* Série d'exercices *
**a)** D'après le discours, quelle loi a été votée en juin dernier ?
**b)** Citez le passage du discours qui va de « Cette révolution industrielle » jusqu'à « de sa survie. » inclus.

* Texte de la page *
Résumé
Mesdames et Messieurs les auditeurs,
Il y a tout juste un an, j'ouvrais pour la première fois la session du CHEAR. J'avais évoqué, devant les auditeurs de la 32e session, les travaux du comité stratégique que j'avais mis en place au mois de juillet 95, pour préparer une défense plus efficace et moins coûteuse. J'avais décrit les deux axes majeurs d'une nouvelle politique industrielle dans le domaine de la défense : l'esprit de conquête, le choix européen.
Je suis heureux, à l'occasion de votre session, de mesurer avec vous tout le chemin parcouru. Très longtemps, la politique d'armement a été le domaine des initiatives malheureusement avortées. Aujourd'hui, les résultats concrets auxquels nous sommes parvenus en disent plus que toutes les déclarations de principes demeurées sans effet.
Dans le cadre national, le vote de la loi de programmation militaire 1997-2002 en juin dernier a engagé une réforme sans équivalent de notre défense. Certes, on a beaucoup parlé, à cette occasion, de la réduction des moyens financiers consacrés aux programmes d'armement, et c'est la une exigence de solidarité nationale qui s'impose effectivement au budget de la défense. Mais pour moi, l'essentiel, ce n'est pas d'avoir des prévisions budgétaires favorables parce qu'artificiellement gonflées, mais un budget stable et garanti sur plusieurs années, comme s'y est engagé publiquement le Président de la République. Cette condition est fondamentale pour que les entreprises de défense disposent de la visibilité à moyen terme qui leur permet de préparer leur adaptation à un environnement en perpétuelle mutation.
Mais c'est également une véritable révolution industrielle que la France est en train de mener dans le secteur de l'armement. Cette profonde adaptation concerne à la fois les structures et les méthodes.
Cette révolution industrielle est d'abord une révolution structurelle.
Le bouleversement géostratégique consécutif à la disparition de l'empire soviétique a provoqué une baisse durable de la demande en matière d'armement. Les États-Unis ont su réagir vigoureusement pour pallier la réduction des commandes nationales et maintenir leur plan de charge. Leur offensive à l'exportation s'est accompagnée d'un mouvement de concentration sans précédent. À l'évidence, seule une taille suffisante peut permettre de résister à une concurrence internationale toujours plus aiguisée. Il était donc urgent, pour la France, d'engager une profonde réorganisation de son secteur industriel de l'armement. Il en va de sa survie.

* Informations affichées *

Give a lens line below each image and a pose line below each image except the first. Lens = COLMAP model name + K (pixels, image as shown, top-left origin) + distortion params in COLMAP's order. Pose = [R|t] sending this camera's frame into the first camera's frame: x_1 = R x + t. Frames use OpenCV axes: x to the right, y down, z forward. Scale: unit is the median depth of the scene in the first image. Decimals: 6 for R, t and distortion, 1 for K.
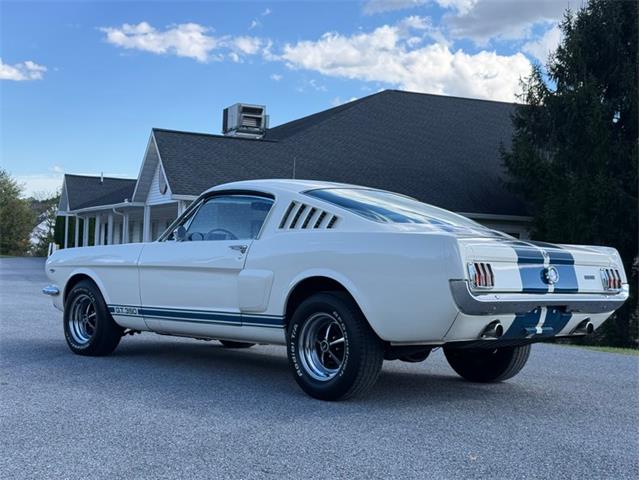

* Résultats de l'exercice *
**a)** La loi de programmation militaire 1997-2002.

**b)**
Cette révolution industrielle est d'abord une révolution structurelle.
Le bouleversement géostratégique consécutif à la disparition de l'empire soviétique a provoqué une baisse durable de la demande en matière d'armement. Les États-Unis ont su réagir vigoureusement pour pallier la réduction des commandes nationales et maintenir leur plan de charge. Leur offensive à l'exportation s'est accompagnée d'un mouvement de concentration sans précédent. À l'évidence, seule une taille suffisante peut permettre de résister à une concurrence internationale toujours plus aiguisée. Il était donc urgent, pour la France, d'engager une profonde réorganisation de son secteur industriel de l'armement. Il en va de sa survie.